Human pose keypoint data
● ● ● ● ● ● ●
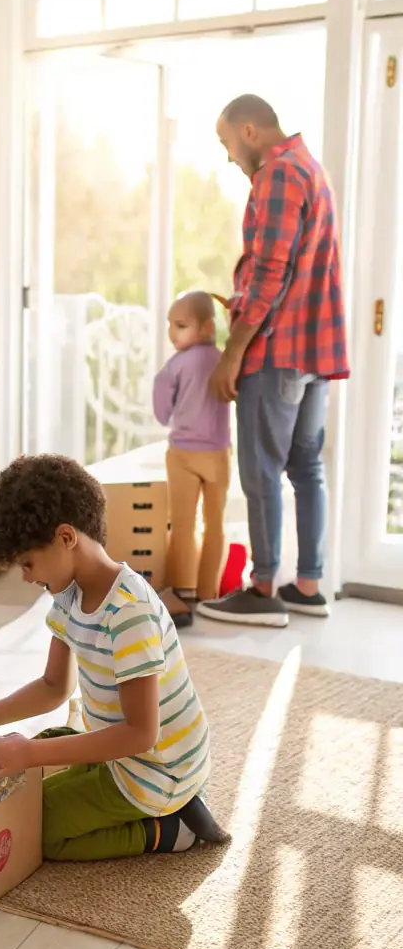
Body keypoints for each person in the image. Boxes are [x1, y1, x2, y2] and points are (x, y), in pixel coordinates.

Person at [0, 455, 229, 861]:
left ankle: (168, 830)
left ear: (65, 537)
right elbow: (53, 687)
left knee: (30, 830)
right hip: (119, 753)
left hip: (157, 770)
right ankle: (90, 773)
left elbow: (141, 734)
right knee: (16, 775)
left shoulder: (129, 613)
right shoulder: (68, 597)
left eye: (28, 563)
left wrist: (31, 755)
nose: (27, 577)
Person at [199, 95, 349, 628]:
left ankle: (263, 589)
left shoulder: (279, 174)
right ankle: (307, 586)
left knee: (260, 469)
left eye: (226, 143)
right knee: (306, 467)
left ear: (249, 131)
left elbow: (269, 273)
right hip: (313, 351)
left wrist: (231, 354)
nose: (228, 156)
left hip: (277, 349)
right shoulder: (311, 168)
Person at [151, 290, 231, 626]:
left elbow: (161, 409)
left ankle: (181, 592)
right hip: (218, 453)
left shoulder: (175, 365)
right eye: (170, 324)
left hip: (183, 452)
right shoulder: (225, 361)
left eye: (181, 325)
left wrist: (170, 412)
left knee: (182, 524)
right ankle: (208, 592)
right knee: (215, 525)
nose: (172, 332)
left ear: (206, 327)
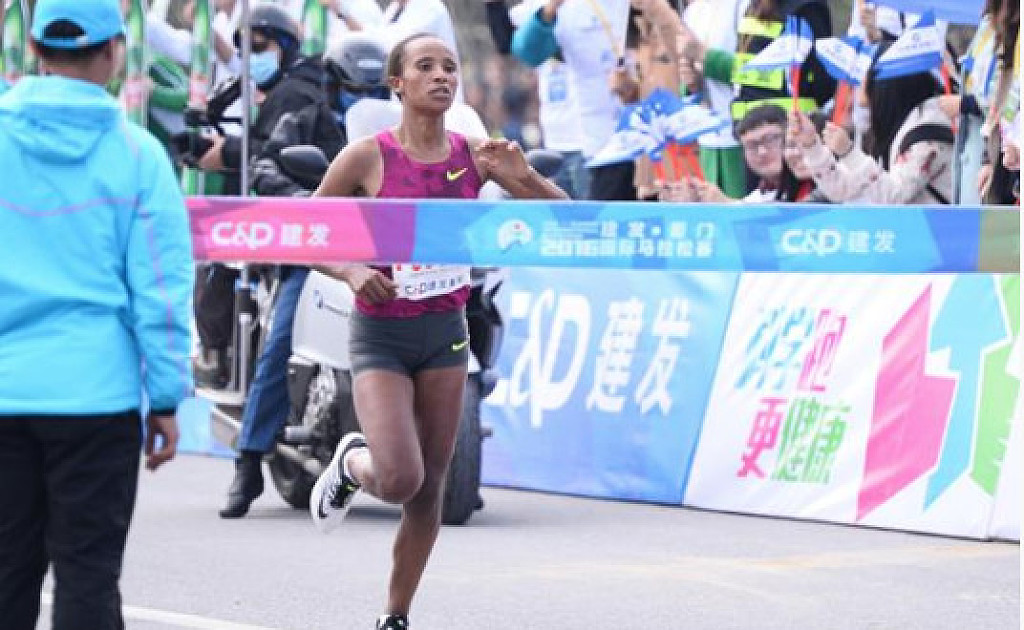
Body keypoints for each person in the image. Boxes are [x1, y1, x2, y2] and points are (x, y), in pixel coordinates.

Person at [308, 33, 567, 630]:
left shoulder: (478, 155)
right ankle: (352, 464)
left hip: (446, 332)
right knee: (400, 478)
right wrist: (352, 270)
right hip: (381, 334)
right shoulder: (365, 157)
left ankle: (394, 616)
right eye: (425, 67)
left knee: (430, 491)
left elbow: (563, 218)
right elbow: (306, 232)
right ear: (397, 84)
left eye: (449, 67)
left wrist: (525, 176)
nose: (441, 76)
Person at [0, 0, 193, 627]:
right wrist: (166, 397)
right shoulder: (139, 157)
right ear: (115, 54)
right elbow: (160, 288)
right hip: (96, 400)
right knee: (87, 578)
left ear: (35, 50)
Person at [220, 32, 392, 518]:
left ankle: (454, 455)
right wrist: (307, 202)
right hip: (321, 250)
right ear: (333, 87)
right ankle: (248, 462)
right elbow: (264, 168)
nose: (366, 101)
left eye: (376, 92)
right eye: (356, 91)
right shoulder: (303, 119)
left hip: (392, 253)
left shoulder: (403, 131)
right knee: (281, 343)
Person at [192, 2, 325, 389]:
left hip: (300, 216)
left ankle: (222, 359)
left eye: (261, 47)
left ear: (286, 47)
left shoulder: (295, 93)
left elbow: (272, 152)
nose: (252, 58)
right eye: (245, 49)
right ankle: (222, 357)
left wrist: (228, 152)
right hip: (277, 203)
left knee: (220, 258)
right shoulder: (277, 90)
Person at [792, 40, 954, 205]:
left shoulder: (927, 134)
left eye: (862, 75)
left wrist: (848, 152)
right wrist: (812, 145)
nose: (856, 86)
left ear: (886, 83)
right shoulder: (886, 127)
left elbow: (892, 197)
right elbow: (843, 189)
● ● ● ● ● ● ●
* [Work item]:
Take the records from their first line through the line containing "left ear: (35, 50)" and please return exactly those lines, both ends included, minus the pictures.

* [Response]:
Body keypoints for each person in the image. Boxes are [x1, y1, x2, y2] and points are (x, y), in pixel coordinates.

Person at [0, 455, 229, 861]:
left ankle: (168, 830)
left ear: (65, 537)
right elbow: (53, 687)
left knee: (30, 830)
right hip: (119, 753)
left hip: (157, 770)
right ankle: (90, 773)
left elbow: (141, 734)
right knee: (16, 775)
left shoulder: (129, 613)
right shoulder: (68, 597)
left eye: (28, 563)
left wrist: (31, 755)
nose: (27, 577)
Person at [199, 95, 349, 628]:
left ankle: (263, 589)
left shoulder: (279, 174)
right ankle: (307, 586)
left knee: (260, 469)
left eye: (226, 143)
right knee: (306, 467)
left ear: (249, 131)
left elbow: (269, 273)
right hip: (313, 351)
left wrist: (231, 354)
nose: (228, 156)
left hip: (277, 349)
right shoulder: (311, 168)
Person at [151, 290, 231, 626]:
left elbow: (161, 409)
left ankle: (181, 592)
right hip: (218, 453)
left shoulder: (175, 365)
right eye: (170, 324)
left hip: (183, 452)
right shoulder: (225, 361)
left eye: (181, 325)
left wrist: (170, 412)
left knee: (182, 524)
right ankle: (208, 592)
right knee: (215, 525)
nose: (172, 332)
left ear: (206, 327)
Body keypoints for each person in the image. Boxes are [x1, y1, x2, y2] and points are (x, y), in pixel coordinates.

Person at [308, 33, 567, 630]:
left shoulder: (478, 155)
right ankle: (352, 464)
left hip: (446, 332)
right knee: (400, 478)
right wrist: (352, 270)
right hip: (381, 334)
right shoulder: (365, 157)
left ankle: (394, 616)
right eye: (425, 67)
left knee: (430, 491)
left elbow: (563, 218)
right elbow: (306, 232)
right ear: (397, 84)
left eye: (449, 67)
left wrist: (525, 176)
nose: (441, 76)
Person at [0, 0, 193, 627]:
right wrist: (166, 397)
right shoulder: (139, 157)
right ear: (115, 54)
right elbow: (160, 288)
right hip: (96, 400)
right knee: (87, 578)
left ear: (35, 50)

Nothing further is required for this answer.